(CPO) Protection Order
What is a CIVIL PROTECTION ORDER (CPO) ?
Persons can apply for a CPO if they or certain household members believe they are the victims of domestic violence, menacing by stalking, or sexual offenses.
CPOs are issued through the Domestic Relations Court or by the Juvenile Court (if the person you are filing against is under 18 years old). CPOs can order someone to stay away from you, be removed from the home, and other orders related to safety.
Definitions You Need to Know:
Petitioner: the person who has filed a request for an order (CPO) keeping someone away.
Respondent: the person the petitioner claims has committed domestic violence, menacing by stalking, or a sexual offense.
Ex Parte or Emergency Hearing: the short hearing held on the day or the day after the petition is filed, and the Judge or Magistrate decides if an immediate order will be issued.
Full Hearing: the trial when the petitioner has to prove the basis of the petition to have a CPO against the respondent. The respondent has a right to be part of this hearing. This is the FINAL hearing, so you may need an attorney or plan how you prove what happened.
Motion: a request to the court for some kind of order. You need to write what kind of order you want, why you think you should get that order, file it with the Clerk of Courts, and mail a copy to the other party.
Evidence: the information that is presented to the court at the hearing. It can be a person’s testimony (for example, “I saw John hit Sally”) or documents that relate to the case (for example, a letter received).
Steps in the CPO Process
Obtain the necessary documents, fill them out, and have them notarized. A court employee, someone from Open Arms, or other notary publics may notarize the documents.
Forms for applying for a CPO are available at:
Take the completed documents to the Hancock County Clerk of Courts (3rd floor of Courthouse); the Clerk will give you a copy to take to the Domestic Relations Court.
The court staff will tell you whether you will have a hearing that day and give you instructions about how the case will be handled.
If you are granted an emergency order, you will receive the CPO and a date for the full hearing, which will take place within the next two weeks. You will get a copy of your CPO. If an emergency order is not granted, you will receive instructions about your case.
The respondent receives the papers, including the notice of hearing, by a Sheriff’s deputy or certified mail. The respondent is entitled to come to all hearings after the emergency hearing so that his/her information can also be presented to the court.
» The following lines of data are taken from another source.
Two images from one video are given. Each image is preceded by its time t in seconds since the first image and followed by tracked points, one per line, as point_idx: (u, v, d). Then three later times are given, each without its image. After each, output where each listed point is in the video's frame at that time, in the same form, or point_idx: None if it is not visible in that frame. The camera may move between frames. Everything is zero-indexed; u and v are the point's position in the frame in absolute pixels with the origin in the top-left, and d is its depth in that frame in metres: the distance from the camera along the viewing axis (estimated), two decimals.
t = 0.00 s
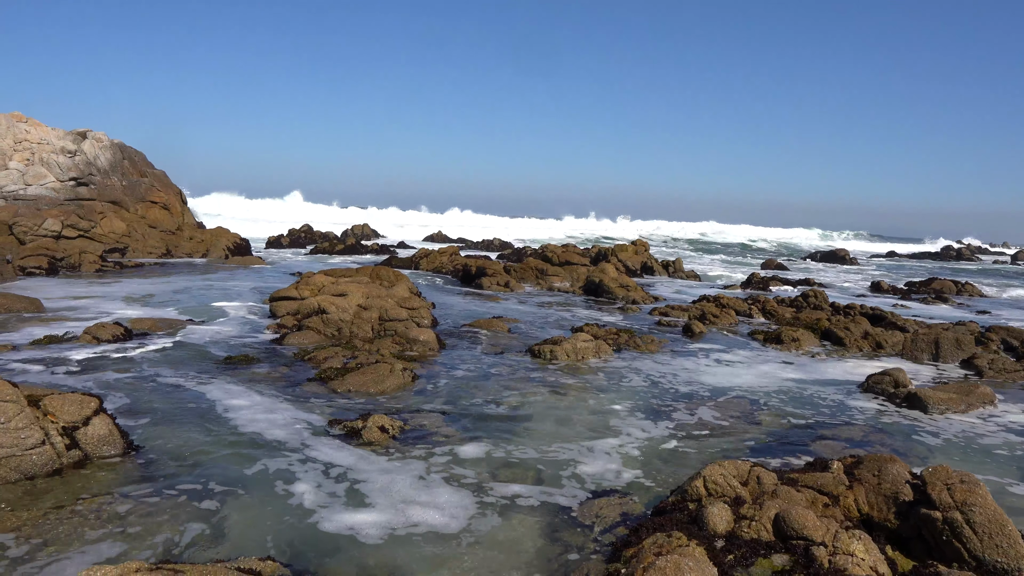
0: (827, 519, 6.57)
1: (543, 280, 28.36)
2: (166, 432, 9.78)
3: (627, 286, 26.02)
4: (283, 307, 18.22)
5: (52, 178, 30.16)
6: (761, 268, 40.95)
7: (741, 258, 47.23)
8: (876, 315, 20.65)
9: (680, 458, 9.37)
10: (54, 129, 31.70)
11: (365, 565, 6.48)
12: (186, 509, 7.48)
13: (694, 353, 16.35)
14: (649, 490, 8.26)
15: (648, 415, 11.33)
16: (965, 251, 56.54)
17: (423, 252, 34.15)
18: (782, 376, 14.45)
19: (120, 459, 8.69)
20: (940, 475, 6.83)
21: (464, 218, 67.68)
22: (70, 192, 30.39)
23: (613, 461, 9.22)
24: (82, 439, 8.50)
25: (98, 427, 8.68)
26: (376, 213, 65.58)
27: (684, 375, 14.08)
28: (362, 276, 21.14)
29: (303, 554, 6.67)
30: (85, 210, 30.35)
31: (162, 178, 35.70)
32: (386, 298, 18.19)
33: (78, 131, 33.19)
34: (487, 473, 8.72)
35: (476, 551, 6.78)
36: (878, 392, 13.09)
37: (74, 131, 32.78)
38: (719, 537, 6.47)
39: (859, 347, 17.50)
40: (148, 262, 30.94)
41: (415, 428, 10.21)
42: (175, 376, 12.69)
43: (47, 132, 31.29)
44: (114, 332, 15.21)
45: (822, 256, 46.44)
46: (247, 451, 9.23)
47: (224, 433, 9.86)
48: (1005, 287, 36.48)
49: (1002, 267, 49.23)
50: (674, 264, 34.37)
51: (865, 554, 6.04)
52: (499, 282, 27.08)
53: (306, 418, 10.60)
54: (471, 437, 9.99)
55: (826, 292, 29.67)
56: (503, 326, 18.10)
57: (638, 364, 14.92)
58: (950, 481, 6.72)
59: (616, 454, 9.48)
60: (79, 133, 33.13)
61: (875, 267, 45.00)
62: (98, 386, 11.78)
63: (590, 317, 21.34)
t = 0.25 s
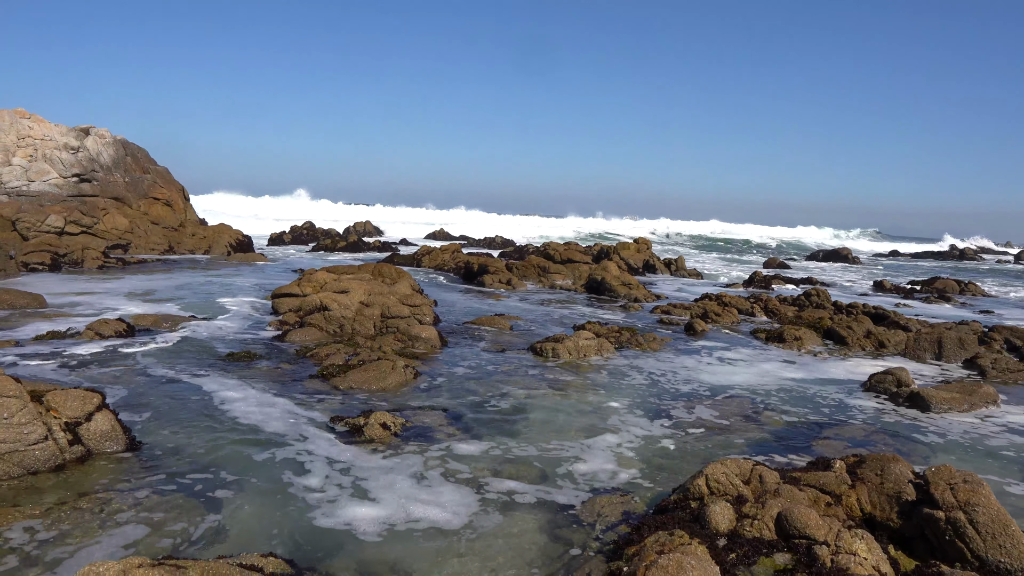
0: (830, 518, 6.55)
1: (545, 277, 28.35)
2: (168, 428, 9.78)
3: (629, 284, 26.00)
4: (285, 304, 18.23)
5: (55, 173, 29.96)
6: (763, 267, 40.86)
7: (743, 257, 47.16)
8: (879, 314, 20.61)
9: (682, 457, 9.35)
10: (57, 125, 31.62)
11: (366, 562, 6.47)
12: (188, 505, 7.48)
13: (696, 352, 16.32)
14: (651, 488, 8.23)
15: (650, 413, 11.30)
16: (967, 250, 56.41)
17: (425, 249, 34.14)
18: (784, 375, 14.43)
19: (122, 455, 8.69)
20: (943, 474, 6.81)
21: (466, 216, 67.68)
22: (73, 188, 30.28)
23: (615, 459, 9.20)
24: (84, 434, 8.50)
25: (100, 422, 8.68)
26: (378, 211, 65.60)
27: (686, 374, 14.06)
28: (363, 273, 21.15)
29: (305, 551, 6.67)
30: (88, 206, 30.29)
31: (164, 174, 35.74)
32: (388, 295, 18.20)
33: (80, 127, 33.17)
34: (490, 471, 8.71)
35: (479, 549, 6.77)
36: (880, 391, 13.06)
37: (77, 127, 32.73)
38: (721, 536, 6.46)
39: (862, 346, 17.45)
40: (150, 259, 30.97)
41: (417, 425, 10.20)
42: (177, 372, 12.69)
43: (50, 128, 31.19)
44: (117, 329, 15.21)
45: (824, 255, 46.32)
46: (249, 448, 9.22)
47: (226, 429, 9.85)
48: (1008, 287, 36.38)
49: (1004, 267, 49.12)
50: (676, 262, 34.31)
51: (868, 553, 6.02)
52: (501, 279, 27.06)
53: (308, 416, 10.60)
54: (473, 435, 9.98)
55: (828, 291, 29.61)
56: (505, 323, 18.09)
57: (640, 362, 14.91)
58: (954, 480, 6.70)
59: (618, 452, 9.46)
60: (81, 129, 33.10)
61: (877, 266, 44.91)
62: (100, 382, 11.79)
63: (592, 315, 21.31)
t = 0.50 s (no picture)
0: (834, 517, 6.55)
1: (548, 274, 28.32)
2: (171, 424, 9.80)
3: (633, 281, 25.96)
4: (289, 300, 18.25)
5: (59, 169, 29.99)
6: (767, 265, 40.74)
7: (747, 255, 47.06)
8: (883, 312, 20.56)
9: (685, 454, 9.34)
10: (62, 121, 31.79)
11: (368, 558, 6.47)
12: (192, 501, 7.50)
13: (700, 350, 16.29)
14: (654, 486, 8.23)
15: (653, 411, 11.29)
16: (972, 249, 56.19)
17: (429, 246, 34.14)
18: (787, 373, 14.40)
19: (126, 450, 8.71)
20: (947, 473, 6.80)
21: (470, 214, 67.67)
22: (77, 184, 30.37)
23: (619, 457, 9.19)
24: (88, 429, 8.53)
25: (104, 418, 8.70)
26: (381, 208, 65.60)
27: (689, 372, 14.02)
28: (367, 270, 21.16)
29: (308, 547, 6.67)
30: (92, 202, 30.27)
31: (168, 170, 35.81)
32: (391, 291, 18.20)
33: (84, 123, 33.32)
34: (492, 468, 8.72)
35: (481, 546, 6.76)
36: (884, 390, 13.03)
37: (81, 123, 32.85)
38: (725, 534, 6.46)
39: (865, 345, 17.40)
40: (154, 255, 31.04)
41: (420, 421, 10.21)
42: (181, 368, 12.72)
43: (54, 124, 31.34)
44: (121, 324, 15.23)
45: (828, 253, 46.16)
46: (253, 444, 9.24)
47: (230, 425, 9.88)
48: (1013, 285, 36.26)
49: (1009, 266, 48.92)
50: (680, 260, 34.26)
51: (872, 552, 6.01)
52: (505, 276, 27.04)
53: (311, 412, 10.62)
54: (476, 432, 9.98)
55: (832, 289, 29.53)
56: (508, 320, 18.08)
57: (643, 360, 14.89)
58: (957, 479, 6.69)
59: (621, 450, 9.46)
60: (86, 125, 33.22)
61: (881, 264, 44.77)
62: (104, 377, 11.83)
63: (595, 313, 21.29)
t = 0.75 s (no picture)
0: (836, 516, 6.54)
1: (551, 273, 28.30)
2: (174, 421, 9.82)
3: (635, 280, 25.94)
4: (292, 297, 18.27)
5: (63, 166, 30.10)
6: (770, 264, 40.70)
7: (750, 253, 46.99)
8: (886, 312, 20.53)
9: (687, 453, 9.33)
10: (66, 118, 31.85)
11: (369, 556, 6.48)
12: (195, 498, 7.52)
13: (702, 349, 16.28)
14: (656, 485, 8.23)
15: (655, 410, 11.28)
16: (976, 249, 56.04)
17: (431, 244, 34.13)
18: (790, 372, 14.38)
19: (129, 447, 8.74)
20: (950, 473, 6.79)
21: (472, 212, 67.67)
22: (81, 181, 30.44)
23: (621, 456, 9.18)
24: (91, 426, 8.55)
25: (107, 415, 8.72)
26: (384, 206, 65.62)
27: (691, 371, 14.02)
28: (370, 267, 21.17)
29: (309, 545, 6.68)
30: (95, 199, 30.40)
31: (171, 168, 35.86)
32: (394, 289, 18.21)
33: (88, 120, 33.39)
34: (494, 466, 8.72)
35: (483, 545, 6.76)
36: (887, 389, 13.00)
37: (84, 120, 32.92)
38: (727, 533, 6.46)
39: (868, 344, 17.37)
40: (157, 252, 31.09)
41: (422, 419, 10.21)
42: (183, 365, 12.75)
43: (57, 120, 31.38)
44: (124, 321, 15.29)
45: (831, 252, 46.06)
46: (255, 441, 9.25)
47: (232, 422, 9.89)
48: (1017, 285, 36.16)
49: (1013, 266, 48.78)
50: (683, 259, 34.23)
51: (874, 551, 6.00)
52: (507, 275, 27.03)
53: (313, 409, 10.63)
54: (478, 431, 9.98)
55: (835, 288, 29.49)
56: (510, 319, 18.07)
57: (646, 358, 14.87)
58: (960, 479, 6.68)
59: (623, 449, 9.45)
60: (89, 122, 33.28)
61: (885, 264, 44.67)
62: (107, 374, 11.86)
63: (598, 311, 21.27)
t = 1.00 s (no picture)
0: (838, 517, 6.55)
1: (554, 272, 28.31)
2: (176, 419, 9.85)
3: (637, 280, 25.95)
4: (294, 296, 18.29)
5: (66, 165, 30.12)
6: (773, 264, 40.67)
7: (753, 254, 46.96)
8: (888, 312, 20.51)
9: (688, 454, 9.34)
10: (69, 117, 31.82)
11: (370, 556, 6.49)
12: (197, 497, 7.54)
13: (704, 349, 16.28)
14: (657, 485, 8.23)
15: (657, 410, 11.28)
16: (979, 250, 55.96)
17: (434, 244, 34.16)
18: (792, 373, 14.37)
19: (131, 446, 8.76)
20: (952, 474, 6.78)
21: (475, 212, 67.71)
22: (84, 179, 30.48)
23: (622, 456, 9.19)
24: (93, 424, 8.57)
25: (109, 413, 8.74)
26: (387, 205, 65.67)
27: (693, 371, 14.01)
28: (372, 267, 21.20)
29: (311, 544, 6.69)
30: (98, 197, 30.50)
31: (174, 166, 35.93)
32: (396, 289, 18.23)
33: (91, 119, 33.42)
34: (496, 466, 8.73)
35: (484, 545, 6.77)
36: (889, 390, 12.99)
37: (88, 118, 32.96)
38: (728, 533, 6.46)
39: (870, 345, 17.35)
40: (160, 250, 31.16)
41: (424, 419, 10.22)
42: (186, 364, 12.77)
43: (60, 119, 31.33)
44: (126, 319, 15.35)
45: (834, 252, 46.01)
46: (257, 440, 9.27)
47: (234, 421, 9.91)
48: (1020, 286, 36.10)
49: (1016, 267, 48.70)
50: (685, 259, 34.23)
51: (876, 552, 6.00)
52: (510, 274, 27.04)
53: (315, 408, 10.65)
54: (479, 430, 9.99)
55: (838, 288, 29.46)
56: (512, 318, 18.07)
57: (648, 359, 14.87)
58: (962, 480, 6.68)
59: (624, 449, 9.45)
60: (92, 120, 33.32)
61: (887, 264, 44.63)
62: (110, 372, 11.89)
63: (600, 311, 21.28)
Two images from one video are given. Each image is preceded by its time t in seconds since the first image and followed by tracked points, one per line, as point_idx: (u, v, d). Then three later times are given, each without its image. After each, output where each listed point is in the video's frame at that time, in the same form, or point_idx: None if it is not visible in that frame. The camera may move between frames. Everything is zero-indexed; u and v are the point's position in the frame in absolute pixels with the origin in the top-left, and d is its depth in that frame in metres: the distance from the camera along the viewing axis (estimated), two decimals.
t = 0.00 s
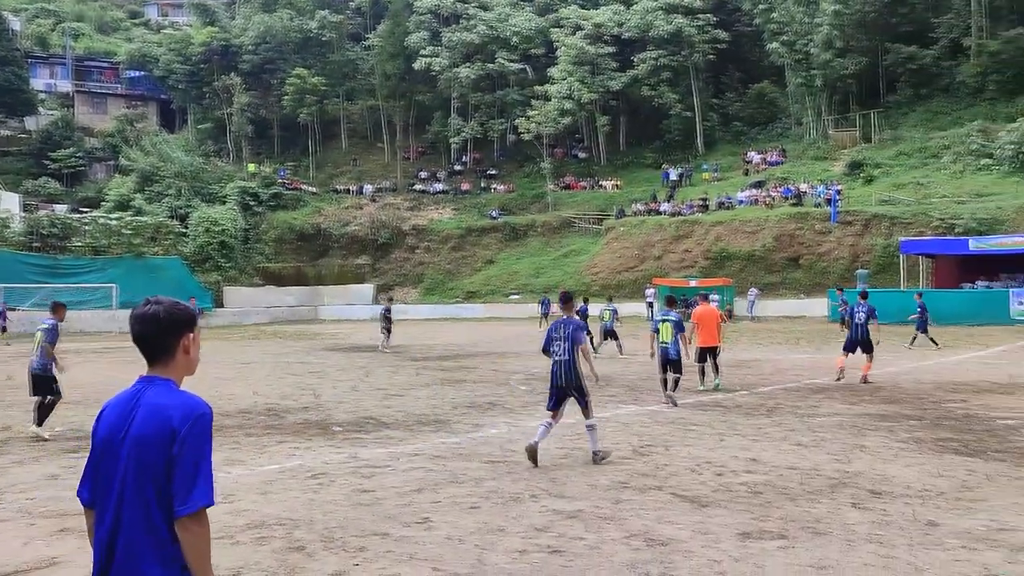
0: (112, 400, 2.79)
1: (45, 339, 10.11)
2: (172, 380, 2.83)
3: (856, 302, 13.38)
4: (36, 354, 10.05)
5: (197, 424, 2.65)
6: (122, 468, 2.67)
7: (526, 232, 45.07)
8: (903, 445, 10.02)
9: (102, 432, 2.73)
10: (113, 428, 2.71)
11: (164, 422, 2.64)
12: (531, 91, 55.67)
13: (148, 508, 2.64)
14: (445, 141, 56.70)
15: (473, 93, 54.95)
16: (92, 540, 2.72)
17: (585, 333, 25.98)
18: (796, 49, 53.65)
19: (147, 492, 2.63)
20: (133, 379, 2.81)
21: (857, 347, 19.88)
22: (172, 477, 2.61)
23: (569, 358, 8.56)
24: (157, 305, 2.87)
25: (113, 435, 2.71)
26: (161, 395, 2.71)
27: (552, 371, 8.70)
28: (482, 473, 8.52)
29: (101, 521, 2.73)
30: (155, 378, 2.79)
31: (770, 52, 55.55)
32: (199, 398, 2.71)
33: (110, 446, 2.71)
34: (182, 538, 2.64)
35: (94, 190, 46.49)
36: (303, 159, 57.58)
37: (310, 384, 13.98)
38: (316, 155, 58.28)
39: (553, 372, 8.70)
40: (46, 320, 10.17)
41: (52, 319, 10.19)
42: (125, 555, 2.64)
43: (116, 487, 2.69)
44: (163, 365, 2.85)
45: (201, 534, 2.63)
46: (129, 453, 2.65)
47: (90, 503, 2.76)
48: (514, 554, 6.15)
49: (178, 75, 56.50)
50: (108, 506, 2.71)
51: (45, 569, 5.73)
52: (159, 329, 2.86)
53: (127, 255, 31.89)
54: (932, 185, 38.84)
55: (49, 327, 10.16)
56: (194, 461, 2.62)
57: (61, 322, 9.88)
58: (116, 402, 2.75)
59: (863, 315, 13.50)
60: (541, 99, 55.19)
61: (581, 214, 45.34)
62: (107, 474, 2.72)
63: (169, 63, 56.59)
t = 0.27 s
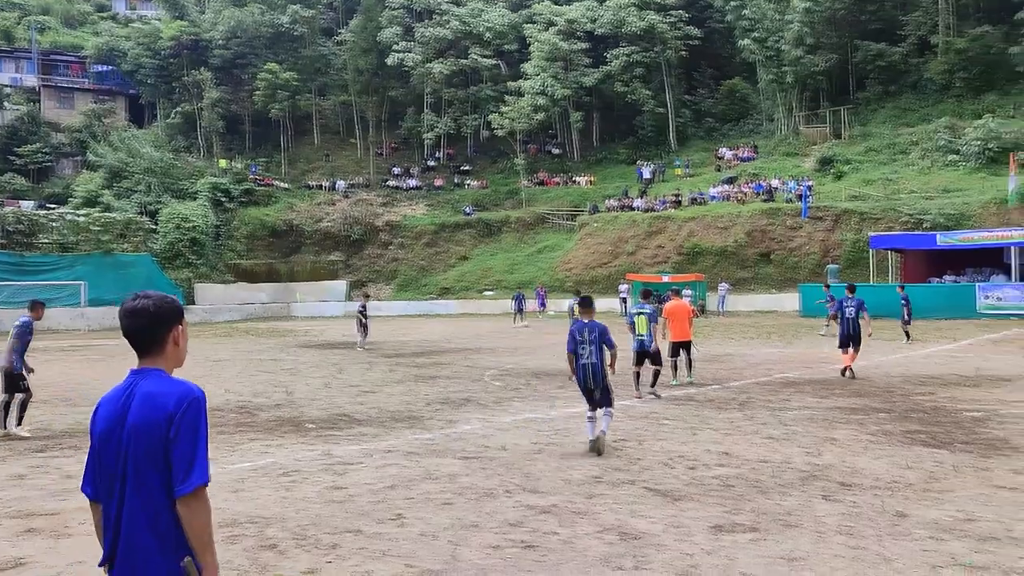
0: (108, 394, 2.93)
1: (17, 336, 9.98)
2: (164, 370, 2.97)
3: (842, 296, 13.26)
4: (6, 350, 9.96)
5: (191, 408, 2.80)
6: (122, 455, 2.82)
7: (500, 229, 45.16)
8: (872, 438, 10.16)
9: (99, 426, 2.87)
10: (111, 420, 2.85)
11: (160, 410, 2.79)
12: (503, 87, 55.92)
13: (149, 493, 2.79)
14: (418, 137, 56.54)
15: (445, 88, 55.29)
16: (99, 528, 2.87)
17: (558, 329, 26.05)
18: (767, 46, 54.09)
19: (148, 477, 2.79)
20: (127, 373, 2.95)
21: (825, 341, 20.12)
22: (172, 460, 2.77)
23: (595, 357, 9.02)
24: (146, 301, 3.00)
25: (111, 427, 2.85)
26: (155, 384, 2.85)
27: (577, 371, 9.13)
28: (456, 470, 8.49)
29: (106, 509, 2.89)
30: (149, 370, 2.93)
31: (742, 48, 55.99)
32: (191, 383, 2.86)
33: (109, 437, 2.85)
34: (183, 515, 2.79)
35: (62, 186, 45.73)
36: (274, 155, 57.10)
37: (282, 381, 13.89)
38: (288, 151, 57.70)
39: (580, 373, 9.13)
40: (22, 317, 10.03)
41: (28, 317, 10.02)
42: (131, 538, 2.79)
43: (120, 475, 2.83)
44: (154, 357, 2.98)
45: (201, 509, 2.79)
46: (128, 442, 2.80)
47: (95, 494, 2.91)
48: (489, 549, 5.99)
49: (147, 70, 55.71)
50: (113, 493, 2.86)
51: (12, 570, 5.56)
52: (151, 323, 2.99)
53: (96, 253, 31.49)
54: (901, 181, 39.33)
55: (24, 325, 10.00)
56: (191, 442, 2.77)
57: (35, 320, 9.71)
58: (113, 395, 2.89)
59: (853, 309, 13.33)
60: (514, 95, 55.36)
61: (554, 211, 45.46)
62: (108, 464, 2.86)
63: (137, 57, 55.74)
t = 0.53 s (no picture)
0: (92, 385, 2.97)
1: None
2: (149, 361, 3.03)
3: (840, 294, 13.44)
4: None
5: (177, 398, 2.88)
6: (107, 445, 2.87)
7: (471, 224, 45.13)
8: (839, 430, 10.29)
9: (83, 417, 2.91)
10: (96, 410, 2.90)
11: (146, 398, 2.86)
12: (474, 82, 55.89)
13: (135, 480, 2.86)
14: (388, 131, 56.31)
15: (416, 83, 55.20)
16: (83, 516, 2.92)
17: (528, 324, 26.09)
18: (736, 42, 54.51)
19: (135, 465, 2.85)
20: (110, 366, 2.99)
21: (792, 336, 20.38)
22: (159, 448, 2.84)
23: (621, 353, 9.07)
24: (128, 294, 3.05)
25: (94, 418, 2.90)
26: (140, 373, 2.92)
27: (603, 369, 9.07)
28: (425, 466, 8.46)
29: (89, 499, 2.92)
30: (134, 360, 2.98)
31: (711, 45, 56.52)
32: (174, 372, 2.93)
33: (95, 428, 2.89)
34: (170, 500, 2.88)
35: (24, 180, 44.89)
36: (242, 149, 56.57)
37: (250, 377, 13.78)
38: (257, 146, 57.36)
39: (607, 370, 9.07)
40: None
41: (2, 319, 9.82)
42: (119, 527, 2.85)
43: (102, 464, 2.88)
44: (138, 348, 3.03)
45: (187, 494, 2.87)
46: (113, 430, 2.86)
47: (80, 484, 2.95)
48: (457, 545, 5.96)
49: (111, 62, 54.89)
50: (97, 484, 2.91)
51: None
52: (135, 315, 3.04)
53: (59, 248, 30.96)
54: (866, 177, 39.91)
55: None
56: (178, 431, 2.85)
57: (8, 320, 9.57)
58: (97, 386, 2.94)
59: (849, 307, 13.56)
60: (484, 90, 55.40)
61: (525, 205, 45.49)
62: (92, 455, 2.91)
63: (101, 50, 54.80)
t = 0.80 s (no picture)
0: (58, 383, 2.93)
1: None
2: (119, 358, 2.99)
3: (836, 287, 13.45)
4: None
5: (150, 393, 2.85)
6: (77, 442, 2.83)
7: (445, 221, 44.93)
8: (808, 427, 10.40)
9: (50, 415, 2.86)
10: (64, 407, 2.86)
11: (118, 394, 2.83)
12: (448, 79, 55.75)
13: (108, 478, 2.82)
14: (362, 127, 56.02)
15: (389, 78, 55.03)
16: (51, 515, 2.87)
17: (502, 322, 26.12)
18: (709, 40, 54.77)
19: (107, 463, 2.82)
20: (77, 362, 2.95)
21: (762, 332, 20.56)
22: (133, 444, 2.81)
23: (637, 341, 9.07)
24: (98, 289, 3.01)
25: (63, 415, 2.86)
26: (112, 368, 2.88)
27: (620, 358, 9.03)
28: (395, 464, 8.44)
29: (56, 498, 2.88)
30: (105, 356, 2.95)
31: (684, 43, 56.82)
32: (147, 368, 2.90)
33: (64, 426, 2.85)
34: (143, 497, 2.85)
35: None
36: (213, 145, 56.06)
37: (219, 374, 13.67)
38: (228, 141, 56.90)
39: (624, 358, 9.03)
40: None
41: None
42: (90, 525, 2.82)
43: (74, 461, 2.84)
44: (108, 345, 2.99)
45: (161, 491, 2.85)
46: (83, 428, 2.82)
47: (46, 484, 2.90)
48: (425, 543, 5.95)
49: (79, 55, 54.12)
50: (66, 482, 2.86)
51: None
52: (104, 311, 3.00)
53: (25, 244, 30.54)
54: (837, 176, 40.31)
55: None
56: (152, 428, 2.82)
57: None
58: (66, 383, 2.90)
59: (847, 298, 13.58)
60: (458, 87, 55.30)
61: (500, 202, 45.44)
62: (61, 452, 2.86)
63: (69, 42, 54.03)
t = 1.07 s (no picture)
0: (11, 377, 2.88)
1: None
2: (74, 353, 2.93)
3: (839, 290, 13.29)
4: None
5: (105, 389, 2.80)
6: (30, 439, 2.79)
7: (420, 216, 44.81)
8: (778, 423, 10.49)
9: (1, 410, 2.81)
10: (16, 403, 2.80)
11: (72, 390, 2.78)
12: (424, 74, 55.62)
13: (60, 476, 2.78)
14: (336, 122, 55.78)
15: (364, 73, 54.90)
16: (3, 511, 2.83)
17: (477, 318, 26.14)
18: (684, 38, 54.95)
19: (59, 460, 2.78)
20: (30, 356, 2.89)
21: (735, 329, 20.71)
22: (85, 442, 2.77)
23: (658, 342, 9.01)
24: (55, 281, 2.93)
25: (15, 410, 2.81)
26: (66, 364, 2.82)
27: (645, 359, 8.91)
28: (363, 461, 8.41)
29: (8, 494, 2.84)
30: (59, 351, 2.89)
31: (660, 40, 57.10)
32: (103, 363, 2.85)
33: (14, 422, 2.79)
34: (94, 494, 2.82)
35: None
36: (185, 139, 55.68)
37: (188, 371, 13.57)
38: (200, 135, 56.55)
39: (650, 359, 8.92)
40: None
41: None
42: (40, 522, 2.78)
43: (26, 457, 2.80)
44: (63, 339, 2.93)
45: (113, 488, 2.82)
46: (36, 425, 2.77)
47: None
48: (390, 541, 5.95)
49: (49, 47, 53.56)
50: (16, 477, 2.82)
51: None
52: (58, 304, 2.93)
53: None
54: (809, 173, 40.68)
55: None
56: (108, 422, 2.78)
57: None
58: (17, 377, 2.84)
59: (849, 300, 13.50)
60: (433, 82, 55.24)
61: (474, 198, 45.41)
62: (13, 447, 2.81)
63: (38, 34, 53.52)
Unfortunately, the law does not permit courthouse employees to provide you what is deemed LEGAL ADVICE; they cannot tell you what you should file or what to say on your papers or to the Judge or Magistrate. Nor can they let you speak with the Judge or Magistrate outside of court or give their opinions about what the Judge or Magistrate will do. An advocate from Open Arms can assist the petitioner with the process; call 419-420-9261 (business) or 419-422-4766 (hotline) for an advocate.
What we CAN/DO provide are:
Forms available at:
- Hancock County Courthouse (Domestic Relations Court, Clerk of Courts, and Law Library)
- Court website: here
- Legal Aid of Western Ohio
- Open Arms Domestic Violence & Rape Crisis Services
- Reference Materials at above sites
- Explain the Process
Rights to Legal & Other Assistance
If you are the petitioner: You have a right to have a victim advocate with you at all stages of the case. To speak with a victim advocate, you can call the Open Arms Domestic Violence Services at 419-420-9261 (business hours) or 419-422-4766 (hotline).You also have a right to have an attorney with you at all times. The court cannot appoint an attorney for you, so you must hire an attorney. You may want to contact Legal Aid at 1-888-534-1432 to find out if you are eligible for assistance.
If you are the respondent: You also have a right to consult with an attorney and have an attorney assist you in presenting your case to the court. IF YOU VIOLATE ANY TERMS OF A CPO, YOU MAY BE CHARGED WITH A CRIME
What If the Petitioner Decides to Dismiss the Case ?
The petitioner needs to write out the request to dismiss, or use one of the court’s forms, and file it with the Clerk of Courts. The Judge or Magistrate might want to speak directly to the petitioner in the courtroom before dismissing the case.